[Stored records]

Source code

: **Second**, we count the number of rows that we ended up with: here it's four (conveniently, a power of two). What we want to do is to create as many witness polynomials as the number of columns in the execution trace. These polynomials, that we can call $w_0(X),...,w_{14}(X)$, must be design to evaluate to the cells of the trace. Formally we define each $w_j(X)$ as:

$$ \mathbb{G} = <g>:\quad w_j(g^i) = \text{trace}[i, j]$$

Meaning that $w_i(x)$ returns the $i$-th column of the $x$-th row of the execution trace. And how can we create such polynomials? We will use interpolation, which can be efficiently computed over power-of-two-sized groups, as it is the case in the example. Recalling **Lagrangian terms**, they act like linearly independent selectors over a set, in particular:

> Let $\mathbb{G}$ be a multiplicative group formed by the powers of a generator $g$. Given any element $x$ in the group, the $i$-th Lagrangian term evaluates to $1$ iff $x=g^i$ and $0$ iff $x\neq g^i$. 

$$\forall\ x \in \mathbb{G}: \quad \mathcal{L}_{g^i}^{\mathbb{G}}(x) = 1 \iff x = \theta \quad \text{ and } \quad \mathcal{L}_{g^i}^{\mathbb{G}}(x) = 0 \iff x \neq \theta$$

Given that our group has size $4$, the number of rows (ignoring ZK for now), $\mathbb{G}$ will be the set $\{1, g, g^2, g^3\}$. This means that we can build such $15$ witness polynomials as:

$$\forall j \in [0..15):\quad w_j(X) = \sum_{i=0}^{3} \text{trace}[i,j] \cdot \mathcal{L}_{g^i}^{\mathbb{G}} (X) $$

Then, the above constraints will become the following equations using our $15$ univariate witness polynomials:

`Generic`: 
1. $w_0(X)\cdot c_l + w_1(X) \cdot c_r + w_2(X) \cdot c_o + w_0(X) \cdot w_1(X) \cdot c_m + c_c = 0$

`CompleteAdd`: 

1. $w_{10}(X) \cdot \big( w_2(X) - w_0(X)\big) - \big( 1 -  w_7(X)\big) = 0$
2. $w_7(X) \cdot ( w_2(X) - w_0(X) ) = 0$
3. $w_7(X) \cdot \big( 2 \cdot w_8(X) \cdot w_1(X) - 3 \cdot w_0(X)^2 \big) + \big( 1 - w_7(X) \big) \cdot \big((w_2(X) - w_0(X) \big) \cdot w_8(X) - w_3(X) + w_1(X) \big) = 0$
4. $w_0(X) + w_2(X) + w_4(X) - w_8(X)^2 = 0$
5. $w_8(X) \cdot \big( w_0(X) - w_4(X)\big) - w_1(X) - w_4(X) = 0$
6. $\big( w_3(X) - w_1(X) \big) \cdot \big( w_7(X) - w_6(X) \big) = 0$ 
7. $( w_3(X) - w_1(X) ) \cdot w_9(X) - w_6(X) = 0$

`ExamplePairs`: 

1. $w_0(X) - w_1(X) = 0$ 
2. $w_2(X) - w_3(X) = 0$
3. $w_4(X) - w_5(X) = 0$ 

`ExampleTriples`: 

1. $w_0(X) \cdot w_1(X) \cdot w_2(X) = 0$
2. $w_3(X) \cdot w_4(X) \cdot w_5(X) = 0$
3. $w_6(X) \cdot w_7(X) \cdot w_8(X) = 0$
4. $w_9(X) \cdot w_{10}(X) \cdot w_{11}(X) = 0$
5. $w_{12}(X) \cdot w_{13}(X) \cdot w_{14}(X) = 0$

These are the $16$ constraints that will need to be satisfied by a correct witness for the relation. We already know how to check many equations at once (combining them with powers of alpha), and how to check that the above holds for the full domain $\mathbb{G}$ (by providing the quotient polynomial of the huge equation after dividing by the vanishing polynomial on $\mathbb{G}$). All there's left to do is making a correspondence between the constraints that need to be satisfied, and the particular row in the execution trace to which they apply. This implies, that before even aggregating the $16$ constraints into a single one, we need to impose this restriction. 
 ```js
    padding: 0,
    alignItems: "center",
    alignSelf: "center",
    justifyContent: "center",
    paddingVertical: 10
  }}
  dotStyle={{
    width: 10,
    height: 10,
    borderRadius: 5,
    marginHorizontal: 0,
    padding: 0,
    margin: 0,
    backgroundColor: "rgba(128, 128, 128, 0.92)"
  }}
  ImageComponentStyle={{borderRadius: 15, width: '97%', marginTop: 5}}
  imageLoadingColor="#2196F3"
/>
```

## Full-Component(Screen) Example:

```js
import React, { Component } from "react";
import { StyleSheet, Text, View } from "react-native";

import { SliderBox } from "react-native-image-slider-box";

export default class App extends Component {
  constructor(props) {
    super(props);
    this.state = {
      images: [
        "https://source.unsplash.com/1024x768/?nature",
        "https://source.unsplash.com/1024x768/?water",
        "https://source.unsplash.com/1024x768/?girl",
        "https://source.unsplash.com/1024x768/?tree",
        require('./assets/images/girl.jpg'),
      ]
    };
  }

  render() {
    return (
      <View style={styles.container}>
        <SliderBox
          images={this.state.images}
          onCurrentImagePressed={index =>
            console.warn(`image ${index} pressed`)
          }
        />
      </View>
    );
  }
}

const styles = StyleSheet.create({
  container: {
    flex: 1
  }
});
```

### ASSIGNMENT
Exact retyping of all the entries is required.

### ANSWER TO THE PROBLEM
Source code

: **Second**, we count the number of rows that we ended up with: here it's four (conveniently, a power of two). What we want to do is to create as many witness polynomials as the number of columns in the execution trace. These polynomials, that we can call $w_0(X),...,w_{14}(X)$, must be design to evaluate to the cells of the trace. Formally we define each $w_j(X)$ as:

$$ \mathbb{G} = <g>:\quad w_j(g^i) = \text{trace}[i, j]$$

Meaning that $w_i(x)$ returns the $i$-th column of the $x$-th row of the execution trace. And how can we create such polynomials? We will use interpolation, which can be efficiently computed over power-of-two-sized groups, as it is the case in the example. Recalling **Lagrangian terms**, they act like linearly independent selectors over a set, in particular:

> Let $\mathbb{G}$ be a multiplicative group formed by the powers of a generator $g$. Given any element $x$ in the group, the $i$-th Lagrangian term evaluates to $1$ iff $x=g^i$ and $0$ iff $x\neq g^i$. 

$$\forall\ x \in \mathbb{G}: \quad \mathcal{L}_{g^i}^{\mathbb{G}}(x) = 1 \iff x = \theta \quad \text{ and } \quad \mathcal{L}_{g^i}^{\mathbb{G}}(x) = 0 \iff x \neq \theta$$

Given that our group has size $4$, the number of rows (ignoring ZK for now), $\mathbb{G}$ will be the set $\{1, g, g^2, g^3\}$. This means that we can build such $15$ witness polynomials as:

$$\forall j \in [0..15):\quad w_j(X) = \sum_{i=0}^{3} \text{trace}[i,j] \cdot \mathcal{L}_{g^i}^{\mathbb{G}} (X) $$

Then, the above constraints will become the following equations using our $15$ univariate witness polynomials:

`Generic`: 
1. $w_0(X)\cdot c_l + w_1(X) \cdot c_r + w_2(X) \cdot c_o + w_0(X) \cdot w_1(X) \cdot c_m + c_c = 0$

`CompleteAdd`: 

1. $w_{10}(X) \cdot \big( w_2(X) - w_0(X)\big) - \big( 1 -  w_7(X)\big) = 0$
2. $w_7(X) \cdot ( w_2(X) - w_0(X) ) = 0$
3. $w_7(X) \cdot \big( 2 \cdot w_8(X) \cdot w_1(X) - 3 \cdot w_0(X)^2 \big) + \big( 1 - w_7(X) \big) \cdot \big((w_2(X) - w_0(X) \big) \cdot w_8(X) - w_3(X) + w_1(X) \big) = 0$
4. $w_0(X) + w_2(X) + w_4(X) - w_8(X)^2 = 0$
5. $w_8(X) \cdot \big( w_0(X) - w_4(X)\big) - w_1(X) - w_4(X) = 0$
6. $\big( w_3(X) - w_1(X) \big) \cdot \big( w_7(X) - w_6(X) \big) = 0$ 
7. $( w_3(X) - w_1(X) ) \cdot w_9(X) - w_6(X) = 0$

`ExamplePairs`: 

1. $w_0(X) - w_1(X) = 0$ 
2. $w_2(X) - w_3(X) = 0$
3. $w_4(X) - w_5(X) = 0$ 

`ExampleTriples`: 

1. $w_0(X) \cdot w_1(X) \cdot w_2(X) = 0$
2. $w_3(X) \cdot w_4(X) \cdot w_5(X) = 0$
3. $w_6(X) \cdot w_7(X) \cdot w_8(X) = 0$
4. $w_9(X) \cdot w_{10}(X) \cdot w_{11}(X) = 0$
5. $w_{12}(X) \cdot w_{13}(X) \cdot w_{14}(X) = 0$

These are the $16$ constraints that will need to be satisfied by a correct witness for the relation. We already know how to check many equations at once (combining them with powers of alpha), and how to check that the above holds for the full domain $\mathbb{G}$ (by providing the quotient polynomial of the huge equation after dividing by the vanishing polynomial on $\mathbb{G}$). All there's left to do is making a correspondence between the constraints that need to be satisfied, and the particular row in the execution trace to which they apply. This implies, that before even aggregating the $16$ constraints into a single one, we need to impose this restriction. 
 ```js
    padding: 0,
    alignItems: "center",
    alignSelf: "center",
    justifyContent: "center",
    paddingVertical: 10
  }}
  dotStyle={{
    width: 10,
    height: 10,
    borderRadius: 5,
    marginHorizontal: 0,
    padding: 0,
    margin: 0,
    backgroundColor: "rgba(128, 128, 128, 0.92)"
  }}
  ImageComponentStyle={{borderRadius: 15, width: '97%', marginTop: 5}}
  imageLoadingColor="#2196F3"
/>
```

## Full-Component(Screen) Example:

```js
import React, { Component } from "react";
import { StyleSheet, Text, View } from "react-native";

import { SliderBox } from "react-native-image-slider-box";

export default class App extends Component {
  constructor(props) {
    super(props);
    this.state = {
      images: [
        "https://source.unsplash.com/1024x768/?nature",
        "https://source.unsplash.com/1024x768/?water",
        "https://source.unsplash.com/1024x768/?girl",
        "https://source.unsplash.com/1024x768/?tree",
        require('./assets/images/girl.jpg'),
      ]
    };
  }

  render() {
    return (
      <View style={styles.container}>
        <SliderBox
          images={this.state.images}
          onCurrentImagePressed={index =>
            console.warn(`image ${index} pressed`)
          }
        />
      </View>
    );
  }
}

const styles = StyleSheet.create({
  container: {
    flex: 1
  }
});
```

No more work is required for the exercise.